* _TEXT TO READ_:
* start *

This is a very powerful technique, making code that reads from and changes the world much simpler to write, understand, and debug. How many times have you longed for a programming technique where code can be tested in a sequential context and still be guaranteed to produce the right answers in a parallel context?
With all that said, it’s sadly not applicable to every synchronization problem. Some of the problems that arise can be worked around, and others are more difficult. I will outline the most difficult of them.
Problem 1. As with most lock-free algorithms, livelock is a distinct possibility.
Livelock occurs because many threads may attempt to compute a new world simultaneously. If they both read the same old world, only one will succeed at publishing their copy of the new world. The other thread will have to go back ‘round the loop, re-read the current world, compute a new one, and try again. Computing a new world may take some time which, coupled with high arrival times, may lead to unfair forward progress and wasted work due to spinning. We hope, however, that in most cases the frequency of writes is small enough to make this a less pressing issue. Also note that the algorithm shown above is truly wait-free: the failure of one thread indicates that another thread has succeeded in publishing a new world. So forward progress of our system is not compromised by this problem.
Problem 2. ChangeTheWorld may need to perform impure, irreversible side effects.

* end *

* _INFORMATION PROVIDED_:
* start *

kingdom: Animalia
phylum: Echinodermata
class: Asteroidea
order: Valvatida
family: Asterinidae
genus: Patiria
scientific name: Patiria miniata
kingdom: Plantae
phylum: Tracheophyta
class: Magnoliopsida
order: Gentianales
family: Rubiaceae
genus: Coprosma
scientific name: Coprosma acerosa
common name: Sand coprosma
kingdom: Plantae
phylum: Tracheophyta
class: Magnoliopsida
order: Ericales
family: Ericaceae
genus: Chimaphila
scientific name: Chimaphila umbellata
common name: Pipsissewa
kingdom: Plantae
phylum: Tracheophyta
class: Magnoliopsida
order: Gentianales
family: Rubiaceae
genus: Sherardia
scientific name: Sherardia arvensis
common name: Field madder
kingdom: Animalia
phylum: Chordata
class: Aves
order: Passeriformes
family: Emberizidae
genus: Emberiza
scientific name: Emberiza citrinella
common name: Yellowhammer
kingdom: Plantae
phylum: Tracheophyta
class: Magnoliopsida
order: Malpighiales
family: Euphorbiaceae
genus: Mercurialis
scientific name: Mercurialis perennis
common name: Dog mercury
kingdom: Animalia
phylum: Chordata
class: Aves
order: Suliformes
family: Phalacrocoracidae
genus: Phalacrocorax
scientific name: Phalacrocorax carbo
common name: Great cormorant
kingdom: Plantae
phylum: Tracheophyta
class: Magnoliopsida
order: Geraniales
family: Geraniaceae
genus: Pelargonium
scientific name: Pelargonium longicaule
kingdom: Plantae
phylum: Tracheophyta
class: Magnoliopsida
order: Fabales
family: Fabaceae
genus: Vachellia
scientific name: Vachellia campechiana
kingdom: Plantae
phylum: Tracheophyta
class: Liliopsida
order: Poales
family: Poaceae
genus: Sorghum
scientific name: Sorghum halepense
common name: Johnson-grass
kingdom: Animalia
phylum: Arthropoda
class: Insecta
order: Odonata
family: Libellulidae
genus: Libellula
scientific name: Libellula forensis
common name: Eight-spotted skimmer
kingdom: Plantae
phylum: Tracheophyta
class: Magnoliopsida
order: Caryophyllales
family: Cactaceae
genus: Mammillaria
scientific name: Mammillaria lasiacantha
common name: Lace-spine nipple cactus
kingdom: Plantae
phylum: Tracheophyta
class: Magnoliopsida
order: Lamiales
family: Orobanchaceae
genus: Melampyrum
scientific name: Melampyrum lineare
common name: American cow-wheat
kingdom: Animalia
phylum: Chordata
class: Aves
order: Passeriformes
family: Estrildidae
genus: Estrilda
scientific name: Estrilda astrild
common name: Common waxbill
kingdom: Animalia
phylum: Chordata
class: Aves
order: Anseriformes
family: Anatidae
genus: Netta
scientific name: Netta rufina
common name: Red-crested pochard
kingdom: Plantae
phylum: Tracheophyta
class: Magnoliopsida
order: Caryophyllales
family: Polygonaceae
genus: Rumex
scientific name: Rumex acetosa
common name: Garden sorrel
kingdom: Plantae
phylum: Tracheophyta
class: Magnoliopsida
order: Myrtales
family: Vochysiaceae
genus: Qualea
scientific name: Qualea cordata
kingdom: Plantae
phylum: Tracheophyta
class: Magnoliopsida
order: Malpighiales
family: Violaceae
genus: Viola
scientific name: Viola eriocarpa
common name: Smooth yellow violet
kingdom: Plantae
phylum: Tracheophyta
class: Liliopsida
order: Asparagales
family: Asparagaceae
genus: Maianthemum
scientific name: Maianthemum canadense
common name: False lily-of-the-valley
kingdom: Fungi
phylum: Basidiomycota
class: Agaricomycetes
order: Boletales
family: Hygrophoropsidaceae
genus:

* end *

Render this sentence from the passage on lock-free world updates in Spanish: "Livelock occurs because many threads may attempt to compute a new world simultaneously."

* _FINAL RESULT_: El livelock se produce porque muchos hilos pueden intentar calcular un nuevo mundo de forma simultánea.